Task instructions:
Extract the lines between the one holding "city: Monschau" and the one holding "city: Paradise Heights", inclusive, and repeat them unchanged.

-------------------------

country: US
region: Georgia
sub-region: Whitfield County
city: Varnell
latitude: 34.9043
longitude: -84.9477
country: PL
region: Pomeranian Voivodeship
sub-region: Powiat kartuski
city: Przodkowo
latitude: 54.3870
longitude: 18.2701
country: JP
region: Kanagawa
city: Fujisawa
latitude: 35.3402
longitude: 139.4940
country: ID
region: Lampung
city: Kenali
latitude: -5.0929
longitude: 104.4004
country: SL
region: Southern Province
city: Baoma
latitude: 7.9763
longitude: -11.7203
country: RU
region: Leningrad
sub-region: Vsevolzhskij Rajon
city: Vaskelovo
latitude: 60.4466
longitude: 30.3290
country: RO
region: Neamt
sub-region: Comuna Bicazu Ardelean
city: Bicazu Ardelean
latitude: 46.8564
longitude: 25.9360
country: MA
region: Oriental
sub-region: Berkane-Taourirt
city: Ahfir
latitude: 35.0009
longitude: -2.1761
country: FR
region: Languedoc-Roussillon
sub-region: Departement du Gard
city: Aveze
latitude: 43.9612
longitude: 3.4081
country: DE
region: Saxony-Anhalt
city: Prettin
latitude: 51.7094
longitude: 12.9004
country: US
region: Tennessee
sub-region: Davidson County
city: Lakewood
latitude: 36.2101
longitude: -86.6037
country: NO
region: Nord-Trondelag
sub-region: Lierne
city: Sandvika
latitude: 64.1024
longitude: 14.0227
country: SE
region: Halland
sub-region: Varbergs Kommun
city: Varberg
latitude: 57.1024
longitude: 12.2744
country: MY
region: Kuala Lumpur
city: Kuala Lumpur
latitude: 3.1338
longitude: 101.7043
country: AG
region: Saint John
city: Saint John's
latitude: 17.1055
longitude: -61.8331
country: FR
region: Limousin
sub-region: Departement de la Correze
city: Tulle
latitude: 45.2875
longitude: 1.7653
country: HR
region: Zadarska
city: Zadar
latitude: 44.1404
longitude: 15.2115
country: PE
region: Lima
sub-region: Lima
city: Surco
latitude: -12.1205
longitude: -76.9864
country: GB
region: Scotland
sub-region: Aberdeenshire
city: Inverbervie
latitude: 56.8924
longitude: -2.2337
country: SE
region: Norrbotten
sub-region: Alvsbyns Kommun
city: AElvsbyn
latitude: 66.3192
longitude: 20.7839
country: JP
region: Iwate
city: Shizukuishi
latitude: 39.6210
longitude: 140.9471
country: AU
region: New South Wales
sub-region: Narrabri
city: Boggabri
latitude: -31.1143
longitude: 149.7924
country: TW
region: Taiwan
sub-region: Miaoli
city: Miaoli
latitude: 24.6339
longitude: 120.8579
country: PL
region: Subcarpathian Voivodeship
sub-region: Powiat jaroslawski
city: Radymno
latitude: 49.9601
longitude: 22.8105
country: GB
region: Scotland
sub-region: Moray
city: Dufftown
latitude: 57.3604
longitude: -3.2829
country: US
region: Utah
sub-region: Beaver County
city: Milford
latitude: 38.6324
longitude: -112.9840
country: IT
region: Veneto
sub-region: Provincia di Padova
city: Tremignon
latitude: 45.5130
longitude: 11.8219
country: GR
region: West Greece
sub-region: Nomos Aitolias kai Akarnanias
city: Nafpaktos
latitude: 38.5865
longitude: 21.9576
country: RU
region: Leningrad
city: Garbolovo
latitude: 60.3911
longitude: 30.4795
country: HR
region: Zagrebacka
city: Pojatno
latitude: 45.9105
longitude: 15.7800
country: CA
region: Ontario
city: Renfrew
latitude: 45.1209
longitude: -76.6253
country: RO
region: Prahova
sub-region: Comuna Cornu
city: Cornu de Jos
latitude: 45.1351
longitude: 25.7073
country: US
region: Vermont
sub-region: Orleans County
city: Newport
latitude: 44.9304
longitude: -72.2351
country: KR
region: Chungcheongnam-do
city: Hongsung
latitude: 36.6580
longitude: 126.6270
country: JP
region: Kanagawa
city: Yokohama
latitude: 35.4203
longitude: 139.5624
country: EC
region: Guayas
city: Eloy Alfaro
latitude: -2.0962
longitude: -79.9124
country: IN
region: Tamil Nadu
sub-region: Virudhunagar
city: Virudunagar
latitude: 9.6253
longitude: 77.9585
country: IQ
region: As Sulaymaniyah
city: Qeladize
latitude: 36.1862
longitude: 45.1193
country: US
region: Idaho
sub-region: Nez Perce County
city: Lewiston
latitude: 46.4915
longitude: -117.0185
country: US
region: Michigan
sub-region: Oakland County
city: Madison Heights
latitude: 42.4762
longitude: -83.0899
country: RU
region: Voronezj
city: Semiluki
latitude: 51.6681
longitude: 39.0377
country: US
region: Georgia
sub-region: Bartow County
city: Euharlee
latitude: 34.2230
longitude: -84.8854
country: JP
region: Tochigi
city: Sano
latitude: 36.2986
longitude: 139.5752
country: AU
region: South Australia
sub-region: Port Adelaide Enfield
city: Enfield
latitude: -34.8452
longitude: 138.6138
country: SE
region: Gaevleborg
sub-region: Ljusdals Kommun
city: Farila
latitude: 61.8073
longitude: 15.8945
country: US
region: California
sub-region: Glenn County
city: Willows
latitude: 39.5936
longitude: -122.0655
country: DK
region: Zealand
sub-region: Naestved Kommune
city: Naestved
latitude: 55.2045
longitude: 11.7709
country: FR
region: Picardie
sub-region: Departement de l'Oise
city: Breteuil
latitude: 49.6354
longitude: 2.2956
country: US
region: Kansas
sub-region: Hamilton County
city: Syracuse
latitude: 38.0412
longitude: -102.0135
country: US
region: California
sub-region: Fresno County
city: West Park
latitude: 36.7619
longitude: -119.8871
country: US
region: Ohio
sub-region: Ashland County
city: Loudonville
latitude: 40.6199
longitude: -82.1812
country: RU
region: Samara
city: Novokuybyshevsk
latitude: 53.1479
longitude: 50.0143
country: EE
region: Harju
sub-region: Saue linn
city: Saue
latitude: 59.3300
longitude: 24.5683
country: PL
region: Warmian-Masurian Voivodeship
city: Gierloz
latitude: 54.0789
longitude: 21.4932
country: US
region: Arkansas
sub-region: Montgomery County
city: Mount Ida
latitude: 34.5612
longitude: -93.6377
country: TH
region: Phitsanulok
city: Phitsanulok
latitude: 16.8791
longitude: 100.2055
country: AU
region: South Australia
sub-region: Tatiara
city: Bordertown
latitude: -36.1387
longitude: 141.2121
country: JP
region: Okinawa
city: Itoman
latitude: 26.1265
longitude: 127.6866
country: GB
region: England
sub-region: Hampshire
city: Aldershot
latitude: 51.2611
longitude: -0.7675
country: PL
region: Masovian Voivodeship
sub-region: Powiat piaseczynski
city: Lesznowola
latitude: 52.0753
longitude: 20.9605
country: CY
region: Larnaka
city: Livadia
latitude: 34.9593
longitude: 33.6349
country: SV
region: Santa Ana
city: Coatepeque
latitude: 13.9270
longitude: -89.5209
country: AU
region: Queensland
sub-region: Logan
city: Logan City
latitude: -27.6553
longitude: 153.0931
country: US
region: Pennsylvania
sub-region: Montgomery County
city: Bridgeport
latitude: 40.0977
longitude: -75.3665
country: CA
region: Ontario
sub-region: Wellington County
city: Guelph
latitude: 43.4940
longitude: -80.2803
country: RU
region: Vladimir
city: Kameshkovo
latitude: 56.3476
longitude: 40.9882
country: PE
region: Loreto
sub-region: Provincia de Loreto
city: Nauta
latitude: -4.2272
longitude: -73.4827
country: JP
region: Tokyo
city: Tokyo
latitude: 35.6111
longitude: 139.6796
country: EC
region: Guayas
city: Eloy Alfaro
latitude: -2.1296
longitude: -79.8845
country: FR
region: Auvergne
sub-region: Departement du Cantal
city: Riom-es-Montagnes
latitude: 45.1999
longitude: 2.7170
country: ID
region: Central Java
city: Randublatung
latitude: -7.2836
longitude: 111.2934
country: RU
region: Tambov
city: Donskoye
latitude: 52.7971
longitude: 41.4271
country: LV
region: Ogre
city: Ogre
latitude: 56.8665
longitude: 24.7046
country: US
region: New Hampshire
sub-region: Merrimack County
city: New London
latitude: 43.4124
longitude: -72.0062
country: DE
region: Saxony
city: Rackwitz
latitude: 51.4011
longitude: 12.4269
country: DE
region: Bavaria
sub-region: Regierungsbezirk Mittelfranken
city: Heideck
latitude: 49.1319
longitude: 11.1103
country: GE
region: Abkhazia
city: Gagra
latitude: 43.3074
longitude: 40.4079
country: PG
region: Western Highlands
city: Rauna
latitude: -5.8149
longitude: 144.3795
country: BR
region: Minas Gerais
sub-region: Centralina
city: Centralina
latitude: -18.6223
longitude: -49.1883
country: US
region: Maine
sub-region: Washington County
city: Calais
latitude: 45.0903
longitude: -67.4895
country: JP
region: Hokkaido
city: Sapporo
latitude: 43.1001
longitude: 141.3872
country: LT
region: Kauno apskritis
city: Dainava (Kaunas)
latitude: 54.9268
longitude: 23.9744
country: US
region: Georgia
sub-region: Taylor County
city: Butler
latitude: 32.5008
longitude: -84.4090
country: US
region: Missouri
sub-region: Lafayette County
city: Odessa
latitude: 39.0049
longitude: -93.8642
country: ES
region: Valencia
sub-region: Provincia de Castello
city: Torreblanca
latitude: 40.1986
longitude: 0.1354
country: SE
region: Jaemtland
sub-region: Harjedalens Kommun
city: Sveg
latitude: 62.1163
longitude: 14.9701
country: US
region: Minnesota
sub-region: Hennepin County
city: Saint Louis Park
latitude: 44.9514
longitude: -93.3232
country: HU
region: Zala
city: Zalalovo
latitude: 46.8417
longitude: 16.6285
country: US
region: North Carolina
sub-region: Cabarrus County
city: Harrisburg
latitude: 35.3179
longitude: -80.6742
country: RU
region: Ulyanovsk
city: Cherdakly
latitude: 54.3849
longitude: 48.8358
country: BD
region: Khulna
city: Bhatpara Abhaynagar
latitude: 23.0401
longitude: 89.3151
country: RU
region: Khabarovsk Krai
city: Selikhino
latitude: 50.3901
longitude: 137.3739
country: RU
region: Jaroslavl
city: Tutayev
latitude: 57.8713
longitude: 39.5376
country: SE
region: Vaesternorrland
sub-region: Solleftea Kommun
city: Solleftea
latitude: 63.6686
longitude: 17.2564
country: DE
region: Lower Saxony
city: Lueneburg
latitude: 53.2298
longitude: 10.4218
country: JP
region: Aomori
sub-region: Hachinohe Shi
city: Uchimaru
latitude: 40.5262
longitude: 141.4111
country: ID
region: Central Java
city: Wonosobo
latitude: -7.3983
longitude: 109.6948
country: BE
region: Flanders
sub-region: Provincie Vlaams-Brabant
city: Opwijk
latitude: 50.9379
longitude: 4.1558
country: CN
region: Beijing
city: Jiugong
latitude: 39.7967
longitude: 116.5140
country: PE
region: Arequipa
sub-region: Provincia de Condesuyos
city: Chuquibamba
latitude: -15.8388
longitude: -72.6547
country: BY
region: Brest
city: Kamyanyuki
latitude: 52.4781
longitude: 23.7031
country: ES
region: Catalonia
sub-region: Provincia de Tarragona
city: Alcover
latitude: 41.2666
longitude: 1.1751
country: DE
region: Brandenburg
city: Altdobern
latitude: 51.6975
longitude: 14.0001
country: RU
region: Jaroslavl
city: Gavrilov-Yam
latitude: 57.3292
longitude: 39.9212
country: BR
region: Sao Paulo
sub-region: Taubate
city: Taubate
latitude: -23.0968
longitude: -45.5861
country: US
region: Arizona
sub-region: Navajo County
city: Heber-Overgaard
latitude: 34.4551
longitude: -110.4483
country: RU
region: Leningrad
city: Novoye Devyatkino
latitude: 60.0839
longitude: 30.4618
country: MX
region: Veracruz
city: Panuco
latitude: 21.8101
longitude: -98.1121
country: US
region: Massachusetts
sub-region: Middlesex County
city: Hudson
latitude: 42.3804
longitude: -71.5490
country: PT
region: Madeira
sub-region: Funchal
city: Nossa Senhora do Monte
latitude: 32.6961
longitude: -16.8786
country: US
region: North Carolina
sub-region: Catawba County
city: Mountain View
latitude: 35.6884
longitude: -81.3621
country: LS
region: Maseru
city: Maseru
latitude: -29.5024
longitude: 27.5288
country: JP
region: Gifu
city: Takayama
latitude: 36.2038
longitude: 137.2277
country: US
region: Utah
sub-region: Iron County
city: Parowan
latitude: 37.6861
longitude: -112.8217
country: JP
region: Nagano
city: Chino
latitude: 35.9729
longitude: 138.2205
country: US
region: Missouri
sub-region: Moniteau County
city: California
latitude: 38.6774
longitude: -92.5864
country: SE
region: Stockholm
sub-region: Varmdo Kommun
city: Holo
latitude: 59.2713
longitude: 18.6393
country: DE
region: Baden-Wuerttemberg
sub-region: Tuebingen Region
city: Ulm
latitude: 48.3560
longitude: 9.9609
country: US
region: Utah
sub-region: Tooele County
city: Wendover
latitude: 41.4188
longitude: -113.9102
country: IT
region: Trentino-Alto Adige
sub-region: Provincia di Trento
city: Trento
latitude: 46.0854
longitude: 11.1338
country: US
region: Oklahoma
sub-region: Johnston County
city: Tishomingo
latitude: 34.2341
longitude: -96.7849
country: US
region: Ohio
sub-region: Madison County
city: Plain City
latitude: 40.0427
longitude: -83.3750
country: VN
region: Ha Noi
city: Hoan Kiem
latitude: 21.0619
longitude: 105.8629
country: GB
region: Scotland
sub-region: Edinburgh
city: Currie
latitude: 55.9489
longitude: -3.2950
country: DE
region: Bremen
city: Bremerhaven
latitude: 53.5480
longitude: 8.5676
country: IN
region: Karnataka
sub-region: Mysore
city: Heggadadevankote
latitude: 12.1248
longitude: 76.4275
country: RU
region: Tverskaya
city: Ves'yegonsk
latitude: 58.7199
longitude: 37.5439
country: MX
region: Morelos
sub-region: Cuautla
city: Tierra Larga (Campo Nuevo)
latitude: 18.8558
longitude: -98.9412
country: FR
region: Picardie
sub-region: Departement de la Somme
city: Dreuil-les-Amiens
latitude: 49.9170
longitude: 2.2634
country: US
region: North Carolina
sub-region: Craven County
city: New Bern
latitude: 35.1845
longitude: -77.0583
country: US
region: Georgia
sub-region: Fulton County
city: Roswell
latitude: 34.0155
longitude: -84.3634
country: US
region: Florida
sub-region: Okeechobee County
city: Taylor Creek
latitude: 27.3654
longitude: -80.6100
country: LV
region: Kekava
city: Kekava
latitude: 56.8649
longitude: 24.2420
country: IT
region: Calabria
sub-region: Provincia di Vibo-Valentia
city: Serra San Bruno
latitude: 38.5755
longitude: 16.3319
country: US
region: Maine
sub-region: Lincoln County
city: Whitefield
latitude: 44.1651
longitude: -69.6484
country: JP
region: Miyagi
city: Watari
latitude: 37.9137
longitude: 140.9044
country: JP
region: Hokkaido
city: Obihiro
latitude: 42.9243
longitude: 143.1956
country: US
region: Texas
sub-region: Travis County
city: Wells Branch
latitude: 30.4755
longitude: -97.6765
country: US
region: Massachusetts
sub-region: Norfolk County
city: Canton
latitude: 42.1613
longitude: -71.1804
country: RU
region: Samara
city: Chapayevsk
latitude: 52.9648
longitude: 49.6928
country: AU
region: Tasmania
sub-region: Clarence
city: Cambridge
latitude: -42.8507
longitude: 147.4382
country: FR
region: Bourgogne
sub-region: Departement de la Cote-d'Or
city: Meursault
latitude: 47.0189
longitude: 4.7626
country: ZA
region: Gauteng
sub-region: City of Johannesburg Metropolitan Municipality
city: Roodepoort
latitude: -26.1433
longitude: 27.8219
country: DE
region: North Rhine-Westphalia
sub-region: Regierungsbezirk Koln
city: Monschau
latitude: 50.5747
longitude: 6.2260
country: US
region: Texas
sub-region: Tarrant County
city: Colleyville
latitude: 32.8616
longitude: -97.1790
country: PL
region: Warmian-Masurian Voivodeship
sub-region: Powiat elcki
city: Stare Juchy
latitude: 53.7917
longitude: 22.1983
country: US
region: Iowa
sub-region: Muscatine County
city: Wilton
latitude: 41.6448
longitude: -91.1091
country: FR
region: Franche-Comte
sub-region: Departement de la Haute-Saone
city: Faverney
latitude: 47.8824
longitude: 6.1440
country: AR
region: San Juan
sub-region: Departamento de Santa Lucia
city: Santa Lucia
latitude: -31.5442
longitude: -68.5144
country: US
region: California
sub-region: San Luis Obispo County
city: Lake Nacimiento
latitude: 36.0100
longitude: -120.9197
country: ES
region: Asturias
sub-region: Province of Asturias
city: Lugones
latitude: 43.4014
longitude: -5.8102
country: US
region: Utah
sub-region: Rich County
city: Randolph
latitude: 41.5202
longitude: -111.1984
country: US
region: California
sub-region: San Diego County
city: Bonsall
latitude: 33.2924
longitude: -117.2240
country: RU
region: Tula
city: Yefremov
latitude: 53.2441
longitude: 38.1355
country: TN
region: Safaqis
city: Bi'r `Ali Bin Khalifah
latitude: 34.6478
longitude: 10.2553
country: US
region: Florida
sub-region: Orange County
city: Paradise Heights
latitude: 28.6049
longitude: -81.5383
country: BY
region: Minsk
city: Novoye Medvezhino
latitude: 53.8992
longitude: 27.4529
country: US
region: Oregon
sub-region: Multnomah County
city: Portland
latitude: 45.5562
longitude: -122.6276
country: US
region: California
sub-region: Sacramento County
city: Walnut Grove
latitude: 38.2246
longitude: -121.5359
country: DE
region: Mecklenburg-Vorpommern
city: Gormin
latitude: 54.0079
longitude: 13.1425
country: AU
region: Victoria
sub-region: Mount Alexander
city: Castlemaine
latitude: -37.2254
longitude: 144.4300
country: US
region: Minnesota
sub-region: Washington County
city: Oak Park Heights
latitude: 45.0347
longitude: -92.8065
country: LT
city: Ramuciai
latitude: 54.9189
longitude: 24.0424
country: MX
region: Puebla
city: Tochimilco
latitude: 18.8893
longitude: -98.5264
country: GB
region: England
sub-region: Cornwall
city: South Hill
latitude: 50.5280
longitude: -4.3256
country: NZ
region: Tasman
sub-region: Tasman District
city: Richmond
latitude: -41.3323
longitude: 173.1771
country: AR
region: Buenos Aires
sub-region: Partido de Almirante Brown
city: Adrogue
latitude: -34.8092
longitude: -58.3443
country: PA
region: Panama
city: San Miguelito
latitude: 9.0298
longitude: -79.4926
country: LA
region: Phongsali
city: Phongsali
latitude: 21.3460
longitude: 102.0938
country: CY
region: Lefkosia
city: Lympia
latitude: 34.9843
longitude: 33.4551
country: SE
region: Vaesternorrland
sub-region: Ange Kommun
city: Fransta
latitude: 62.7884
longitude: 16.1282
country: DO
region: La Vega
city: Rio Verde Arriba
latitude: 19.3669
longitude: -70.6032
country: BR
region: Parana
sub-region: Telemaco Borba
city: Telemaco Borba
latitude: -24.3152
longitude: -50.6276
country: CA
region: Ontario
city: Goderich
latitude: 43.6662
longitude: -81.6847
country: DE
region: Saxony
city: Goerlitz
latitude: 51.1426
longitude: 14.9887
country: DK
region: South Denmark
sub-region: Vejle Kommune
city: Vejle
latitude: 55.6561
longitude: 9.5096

-------------------------

Reply to the task:
city: Monschau
latitude: 50.5747
longitude: 6.2260
country: US
region: Texas
sub-region: Tarrant County
city: Colleyville
latitude: 32.8616
longitude: -97.1790
country: PL
region: Warmian-Masurian Voivodeship
sub-region: Powiat elcki
city: Stare Juchy
latitude: 53.7917
longitude: 22.1983
country: US
region: Iowa
sub-region: Muscatine County
city: Wilton
latitude: 41.6448
longitude: -91.1091
country: FR
region: Franche-Comte
sub-region: Departement de la Haute-Saone
city: Faverney
latitude: 47.8824
longitude: 6.1440
country: AR
region: San Juan
sub-region: Departamento de Santa Lucia
city: Santa Lucia
latitude: -31.5442
longitude: -68.5144
country: US
region: California
sub-region: San Luis Obispo County
city: Lake Nacimiento
latitude: 36.0100
longitude: -120.9197
country: ES
region: Asturias
sub-region: Province of Asturias
city: Lugones
latitude: 43.4014
longitude: -5.8102
country: US
region: Utah
sub-region: Rich County
city: Randolph
latitude: 41.5202
longitude: -111.1984
country: US
region: California
sub-region: San Diego County
city: Bonsall
latitude: 33.2924
longitude: -117.2240
country: RU
region: Tula
city: Yefremov
latitude: 53.2441
longitude: 38.1355
country: TN
region: Safaqis
city: Bi'r `Ali Bin Khalifah
latitude: 34.6478
longitude: 10.2553
country: US
region: Florida
sub-region: Orange County
city: Paradise Heights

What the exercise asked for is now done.